With an Oscar nomination for the screenplay of “Children of Men” and the announcement of several major writing deals, including Marvel Entertainment’s upcoming “Iron Man,” it might seem as though Fergus and writing partner Hawk Ostby are walking a predetermined path to cinematic success. But Fergus cautions against such delusions of grandeur.
“The vast majority of the forces that define our destiny are completely out of our control,” says Fergus in an in-person interview with The Crimson. His cool demeanor, whimsical digressions, and unassuming nature suggest that he truly believes in the controlling forces of destiny—for good or ill.
IT IS YOUR DESTINY
“First Snow” is a movie about fate and the inevitable consequence of one’s decisions. The main character, Jimmy (Guy Pearce, of “Memento” fame), is haunted by the grim predictions of a roadside fortune teller who warns that his life is safe only until “the first snow.”
At first a quick-talking and overconfident salesman, Jimmy grows paranoid and introspective, fearing that someone or something from his past is out to get him.
“This is a story about somebody who suddenly wakes up one day and looks at the world entirely differently, and starts to feel like their life is closing in on them,” Fergus says.
Fergus defines the film in very personal terms, linking themes of the movie to his own life and philosophical outlook.
“I think about [destiny] all the time, but I don’t really have any sure answers about it,” he says. “I feel like there’s omens all around when you’re looking for them.”
TRUE TO LIFE
Fergus muses over existential issues, and literary influences abound. He considers screenwriting a matter of simply putting a new spin on the classics.
“I think stories are not created, they’re kind of discovered,” he says. “They’re already in the earth and we’re just sort of pulling them out.”
Fitting with this claim, he cites Sophocles’ “Oedipus Rex” as the most direct literary influence for “First Snow,” specifically its theme of human nature as a repetitive and predictable manifestation of fate.
“Everything that’s going on right now…it’s like a cliché. It’s been done over and over,” he says.
Fergus also references his deep connection to New Mexico, where the film was shot and where he lived for a time, as inspiration for the screenplay.

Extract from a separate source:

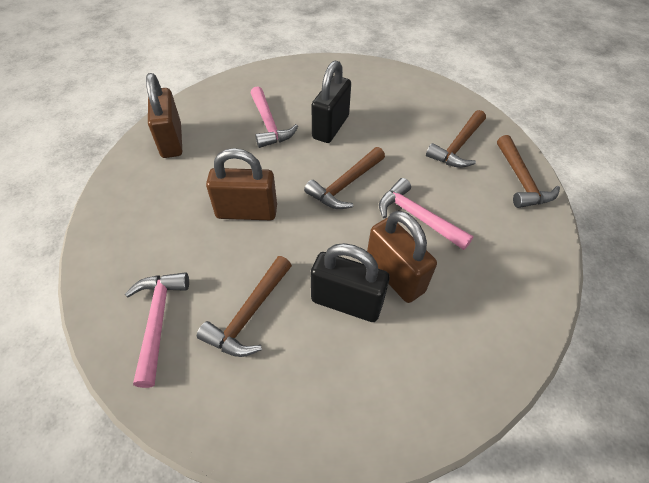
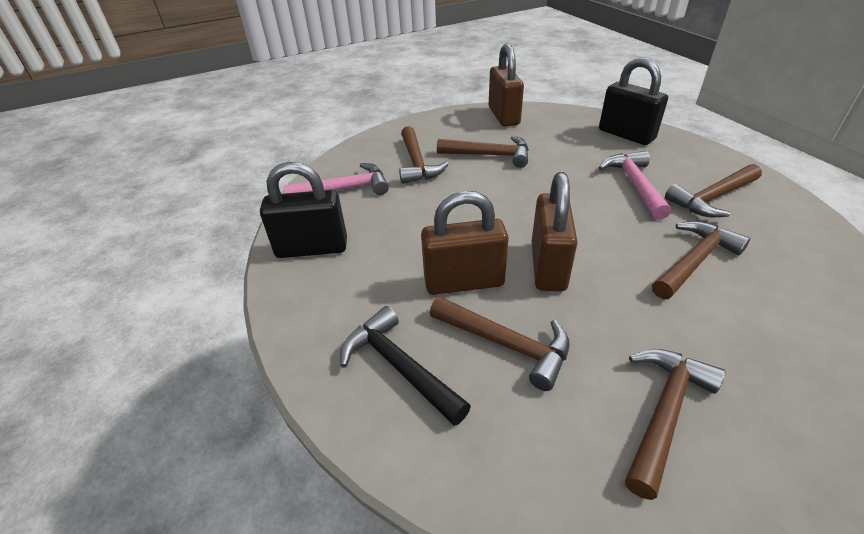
black hammer: 0 -> 1
brown hammer: 4 -> 6
pink hammer: 3 -> 2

His deep green eyes glow as he says, “I get pangs of nostalgia thinking about New Mexico.”
Everything about “First Snow” appears to be connected to Fergus’ own life in some way. Yet, he is quick to direct praise for the film away from himself.
Referring to his cast and crew as family, Fergus’ fondness for collaboration is immediately obvious.
“As long as you’re open to listen to everybody, you’re constantly getting fed and it’s propelling you forward.” He is very receptive to his audience as well: “I love the fact that people don’t respond to it the same way, or like it the same, or hate it the same.”
While Fergus is open to suggestion, he puts more energy into bridging the gap between wide-open collaboration and the narrow-minded decisiveness typical of a Hollywood director.
Though he allows an actor to experiment with his script and test audiences to tweak some aspect of the film, he is the head honcho when it comes to the overall outcome of his work.“If you know what you want it to be, everyone feels confident,” he says.
Still, the first-time director encountered some of his biggest challenges in post-production. “[In editing] there’s a million people telling you a million different things and if you start compromising all over the place, the movie will guaranteed suck.”
Destiny, it seems, cannot always take control of situations, especially in film production. Straying from his initial air of modesty, Fergus says, “[Sometimes] the best thing to do is be totally single-minded...It’s only when you start to get wishy-washy do [the producers] sort of feel like, ‘Ah, he doesn’t know what he’s doing. I smell blood!’ And that’s when it can get really ugly for a director.”